> [YOUR GOAL] Every entry below must be copied exactly, with nothing left out.

> [EXERCISE DATA]

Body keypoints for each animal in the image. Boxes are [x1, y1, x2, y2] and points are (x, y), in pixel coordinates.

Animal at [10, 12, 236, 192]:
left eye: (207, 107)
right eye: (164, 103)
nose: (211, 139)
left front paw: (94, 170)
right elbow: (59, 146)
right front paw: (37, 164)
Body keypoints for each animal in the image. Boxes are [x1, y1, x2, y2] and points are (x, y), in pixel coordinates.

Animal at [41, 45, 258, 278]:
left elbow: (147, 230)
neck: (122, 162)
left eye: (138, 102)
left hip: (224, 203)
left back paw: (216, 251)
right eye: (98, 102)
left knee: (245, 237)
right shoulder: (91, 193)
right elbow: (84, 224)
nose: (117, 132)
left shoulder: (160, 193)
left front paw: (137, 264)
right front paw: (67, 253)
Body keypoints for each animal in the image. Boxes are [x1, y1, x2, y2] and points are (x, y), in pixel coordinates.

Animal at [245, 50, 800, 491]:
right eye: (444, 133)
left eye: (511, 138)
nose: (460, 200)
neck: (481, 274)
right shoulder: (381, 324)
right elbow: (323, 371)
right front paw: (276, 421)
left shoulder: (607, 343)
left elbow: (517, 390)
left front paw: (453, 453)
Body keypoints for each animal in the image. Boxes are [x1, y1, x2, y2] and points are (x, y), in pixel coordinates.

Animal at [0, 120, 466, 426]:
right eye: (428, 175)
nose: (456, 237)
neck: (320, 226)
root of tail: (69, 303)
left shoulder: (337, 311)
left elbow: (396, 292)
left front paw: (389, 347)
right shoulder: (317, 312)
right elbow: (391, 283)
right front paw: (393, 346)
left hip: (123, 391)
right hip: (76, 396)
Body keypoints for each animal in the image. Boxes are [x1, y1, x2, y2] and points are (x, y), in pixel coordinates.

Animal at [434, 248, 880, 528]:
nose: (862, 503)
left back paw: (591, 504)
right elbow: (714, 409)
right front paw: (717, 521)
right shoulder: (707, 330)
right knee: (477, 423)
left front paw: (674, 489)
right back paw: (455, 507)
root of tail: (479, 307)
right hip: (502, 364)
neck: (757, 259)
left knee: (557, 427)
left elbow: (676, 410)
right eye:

> [ANSWER TO THE PROBLEM]
Body keypoints for each animal in the image. Boxes are [x1, y1, x2, y2] and points are (x, y), in pixel coordinates.

Animal at [10, 12, 236, 192]:
left eye: (207, 107)
right eye: (164, 103)
nose: (211, 139)
left front paw: (94, 170)
right elbow: (59, 146)
right front paw: (37, 164)
Body keypoints for each animal in the image. Boxes are [x1, y1, x2, y2] and points are (x, y), in pixel coordinates.

Animal at [41, 45, 258, 278]:
left elbow: (147, 230)
neck: (122, 162)
left eye: (138, 102)
left hip: (224, 203)
left back paw: (216, 251)
right eye: (98, 102)
left knee: (245, 237)
right shoulder: (91, 193)
right elbow: (84, 224)
nose: (117, 132)
left shoulder: (160, 193)
left front paw: (137, 264)
right front paw: (67, 253)
Body keypoints for each animal in the image. Boxes are [x1, y1, x2, y2] and points are (x, y), in pixel coordinates.

Animal at [245, 50, 800, 491]:
right eye: (444, 133)
left eye: (511, 138)
nose: (460, 200)
neck: (481, 274)
right shoulder: (381, 324)
right elbow: (323, 371)
right front paw: (276, 421)
left shoulder: (607, 343)
left elbow: (517, 390)
left front paw: (453, 453)
Body keypoints for each animal in the image. Boxes are [x1, y1, x2, y2] and points are (x, y), in pixel coordinates.

Animal at [0, 120, 466, 426]:
right eye: (428, 175)
nose: (456, 237)
neck: (320, 226)
root of tail: (69, 303)
left shoulder: (337, 311)
left elbow: (396, 292)
left front paw: (389, 347)
right shoulder: (317, 312)
right elbow: (391, 283)
right front paw: (393, 346)
left hip: (123, 391)
right hip: (76, 396)
Body keypoints for each animal in the image. Boxes are [x1, y1, x2, y2] and points are (x, y), in pixel coordinates.

Animal at [434, 248, 880, 528]:
nose: (862, 503)
left back paw: (591, 504)
right elbow: (714, 409)
right front paw: (717, 521)
right shoulder: (707, 330)
right knee: (477, 423)
left front paw: (674, 489)
right back paw: (455, 507)
root of tail: (479, 307)
right hip: (502, 364)
neck: (757, 259)
left knee: (557, 427)
left elbow: (676, 410)
right eye:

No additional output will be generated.